• _What you should do_:
When you reach the entries below, transcribe each line word for word.

(Dataset excerpts)
----------------------------------------
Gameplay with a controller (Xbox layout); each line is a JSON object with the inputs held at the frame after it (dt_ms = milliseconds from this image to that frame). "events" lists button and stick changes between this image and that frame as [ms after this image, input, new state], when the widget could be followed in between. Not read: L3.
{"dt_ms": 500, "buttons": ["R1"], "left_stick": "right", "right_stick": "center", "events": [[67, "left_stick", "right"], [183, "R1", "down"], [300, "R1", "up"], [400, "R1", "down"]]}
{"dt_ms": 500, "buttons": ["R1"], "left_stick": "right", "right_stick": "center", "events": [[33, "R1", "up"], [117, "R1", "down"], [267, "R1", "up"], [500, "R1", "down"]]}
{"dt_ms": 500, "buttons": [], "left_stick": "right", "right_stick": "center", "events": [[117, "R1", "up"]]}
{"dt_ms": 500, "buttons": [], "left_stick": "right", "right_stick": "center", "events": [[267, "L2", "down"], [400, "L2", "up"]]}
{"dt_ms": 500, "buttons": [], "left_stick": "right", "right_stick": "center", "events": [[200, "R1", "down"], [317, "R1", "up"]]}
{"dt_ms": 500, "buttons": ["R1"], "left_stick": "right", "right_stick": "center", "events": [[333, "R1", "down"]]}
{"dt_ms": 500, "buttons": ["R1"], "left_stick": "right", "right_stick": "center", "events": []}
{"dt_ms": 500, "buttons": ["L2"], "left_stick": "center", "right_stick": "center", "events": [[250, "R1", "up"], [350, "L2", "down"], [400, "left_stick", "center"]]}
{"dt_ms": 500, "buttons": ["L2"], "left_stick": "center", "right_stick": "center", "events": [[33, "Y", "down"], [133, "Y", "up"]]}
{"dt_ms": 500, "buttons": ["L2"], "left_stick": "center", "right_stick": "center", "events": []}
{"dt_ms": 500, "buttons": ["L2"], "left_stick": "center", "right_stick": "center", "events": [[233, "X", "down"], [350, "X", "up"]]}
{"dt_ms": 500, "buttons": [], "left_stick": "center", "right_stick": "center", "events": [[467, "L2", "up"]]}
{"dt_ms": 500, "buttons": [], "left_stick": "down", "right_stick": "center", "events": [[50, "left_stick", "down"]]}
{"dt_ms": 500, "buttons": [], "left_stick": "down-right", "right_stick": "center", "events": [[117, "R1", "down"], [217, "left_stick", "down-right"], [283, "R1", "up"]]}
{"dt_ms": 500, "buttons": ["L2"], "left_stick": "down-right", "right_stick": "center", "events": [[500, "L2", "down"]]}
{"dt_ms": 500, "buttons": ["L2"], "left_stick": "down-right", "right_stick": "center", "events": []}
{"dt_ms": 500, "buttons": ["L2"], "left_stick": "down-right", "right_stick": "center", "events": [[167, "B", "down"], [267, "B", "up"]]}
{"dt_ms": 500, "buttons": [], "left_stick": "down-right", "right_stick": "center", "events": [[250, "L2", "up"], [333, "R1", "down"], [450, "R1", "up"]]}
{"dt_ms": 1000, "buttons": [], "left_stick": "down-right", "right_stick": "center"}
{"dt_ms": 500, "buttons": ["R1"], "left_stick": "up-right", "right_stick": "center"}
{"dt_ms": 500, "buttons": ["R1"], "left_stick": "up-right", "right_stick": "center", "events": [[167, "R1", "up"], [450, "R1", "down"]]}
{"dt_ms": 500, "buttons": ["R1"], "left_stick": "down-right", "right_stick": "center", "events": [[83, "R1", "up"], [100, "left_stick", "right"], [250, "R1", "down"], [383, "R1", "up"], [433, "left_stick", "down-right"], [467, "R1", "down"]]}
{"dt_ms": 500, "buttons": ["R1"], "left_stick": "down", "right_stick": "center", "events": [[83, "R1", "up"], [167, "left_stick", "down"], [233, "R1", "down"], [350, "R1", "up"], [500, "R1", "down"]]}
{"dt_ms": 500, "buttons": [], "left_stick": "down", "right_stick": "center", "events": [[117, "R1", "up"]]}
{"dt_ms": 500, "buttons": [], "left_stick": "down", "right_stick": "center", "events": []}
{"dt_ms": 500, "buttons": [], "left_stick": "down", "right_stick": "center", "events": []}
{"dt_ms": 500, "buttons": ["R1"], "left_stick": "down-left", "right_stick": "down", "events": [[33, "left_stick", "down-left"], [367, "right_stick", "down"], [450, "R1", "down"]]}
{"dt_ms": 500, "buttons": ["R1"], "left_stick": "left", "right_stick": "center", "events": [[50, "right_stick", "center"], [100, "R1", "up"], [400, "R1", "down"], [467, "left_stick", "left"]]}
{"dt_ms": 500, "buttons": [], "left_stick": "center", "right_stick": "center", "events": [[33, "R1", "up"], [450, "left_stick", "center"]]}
----------------------------------------
• _Expected answer_:
Gameplay with a controller (Xbox layout); each line is a JSON object with the inputs held at the frame after it (dt_ms = milliseconds from this image to that frame). "events" lists button and stick changes between this image and that frame as [ms after this image, input, new state], when the widget could be followed in between. Not read: L3.
{"dt_ms": 500, "buttons": ["R1"], "left_stick": "right", "right_stick": "center", "events": [[67, "left_stick", "right"], [183, "R1", "down"], [300, "R1", "up"], [400, "R1", "down"]]}
{"dt_ms": 500, "buttons": ["R1"], "left_stick": "right", "right_stick": "center", "events": [[33, "R1", "up"], [117, "R1", "down"], [267, "R1", "up"], [500, "R1", "down"]]}
{"dt_ms": 500, "buttons": [], "left_stick": "right", "right_stick": "center", "events": [[117, "R1", "up"]]}
{"dt_ms": 500, "buttons": [], "left_stick": "right", "right_stick": "center", "events": [[267, "L2", "down"], [400, "L2", "up"]]}
{"dt_ms": 500, "buttons": [], "left_stick": "right", "right_stick": "center", "events": [[200, "R1", "down"], [317, "R1", "up"]]}
{"dt_ms": 500, "buttons": ["R1"], "left_stick": "right", "right_stick": "center", "events": [[333, "R1", "down"]]}
{"dt_ms": 500, "buttons": ["R1"], "left_stick": "right", "right_stick": "center", "events": []}
{"dt_ms": 500, "buttons": ["L2"], "left_stick": "center", "right_stick": "center", "events": [[250, "R1", "up"], [350, "L2", "down"], [400, "left_stick", "center"]]}
{"dt_ms": 500, "buttons": ["L2"], "left_stick": "center", "right_stick": "center", "events": [[33, "Y", "down"], [133, "Y", "up"]]}
{"dt_ms": 500, "buttons": ["L2"], "left_stick": "center", "right_stick": "center", "events": []}
{"dt_ms": 500, "buttons": ["L2"], "left_stick": "center", "right_stick": "center", "events": [[233, "X", "down"], [350, "X", "up"]]}
{"dt_ms": 500, "buttons": [], "left_stick": "center", "right_stick": "center", "events": [[467, "L2", "up"]]}
{"dt_ms": 500, "buttons": [], "left_stick": "down", "right_stick": "center", "events": [[50, "left_stick", "down"]]}
{"dt_ms": 500, "buttons": [], "left_stick": "down-right", "right_stick": "center", "events": [[117, "R1", "down"], [217, "left_stick", "down-right"], [283, "R1", "up"]]}
{"dt_ms": 500, "buttons": ["L2"], "left_stick": "down-right", "right_stick": "center", "events": [[500, "L2", "down"]]}
{"dt_ms": 500, "buttons": ["L2"], "left_stick": "down-right", "right_stick": "center", "events": []}
{"dt_ms": 500, "buttons": ["L2"], "left_stick": "down-right", "right_stick": "center", "events": [[167, "B", "down"], [267, "B", "up"]]}
{"dt_ms": 500, "buttons": [], "left_stick": "down-right", "right_stick": "center", "events": [[250, "L2", "up"], [333, "R1", "down"], [450, "R1", "up"]]}
{"dt_ms": 1000, "buttons": [], "left_stick": "down-right", "right_stick": "center"}
{"dt_ms": 500, "buttons": ["R1"], "left_stick": "up-right", "right_stick": "center"}
{"dt_ms": 500, "buttons": ["R1"], "left_stick": "up-right", "right_stick": "center", "events": [[167, "R1", "up"], [450, "R1", "down"]]}
{"dt_ms": 500, "buttons": ["R1"], "left_stick": "down-right", "right_stick": "center", "events": [[83, "R1", "up"], [100, "left_stick", "right"], [250, "R1", "down"], [383, "R1", "up"], [433, "left_stick", "down-right"], [467, "R1", "down"]]}
{"dt_ms": 500, "buttons": ["R1"], "left_stick": "down", "right_stick": "center", "events": [[83, "R1", "up"], [167, "left_stick", "down"], [233, "R1", "down"], [350, "R1", "up"], [500, "R1", "down"]]}
{"dt_ms": 500, "buttons": [], "left_stick": "down", "right_stick": "center", "events": [[117, "R1", "up"]]}
{"dt_ms": 500, "buttons": [], "left_stick": "down", "right_stick": "center", "events": []}
{"dt_ms": 500, "buttons": [], "left_stick": "down", "right_stick": "center", "events": []}
{"dt_ms": 500, "buttons": ["R1"], "left_stick": "down-left", "right_stick": "down", "events": [[33, "left_stick", "down-left"], [367, "right_stick", "down"], [450, "R1", "down"]]}
{"dt_ms": 500, "buttons": ["R1"], "left_stick": "left", "right_stick": "center", "events": [[50, "right_stick", "center"], [100, "R1", "up"], [400, "R1", "down"], [467, "left_stick", "left"]]}
{"dt_ms": 500, "buttons": [], "left_stick": "center", "right_stick": "center", "events": [[33, "R1", "up"], [450, "left_stick", "center"]]}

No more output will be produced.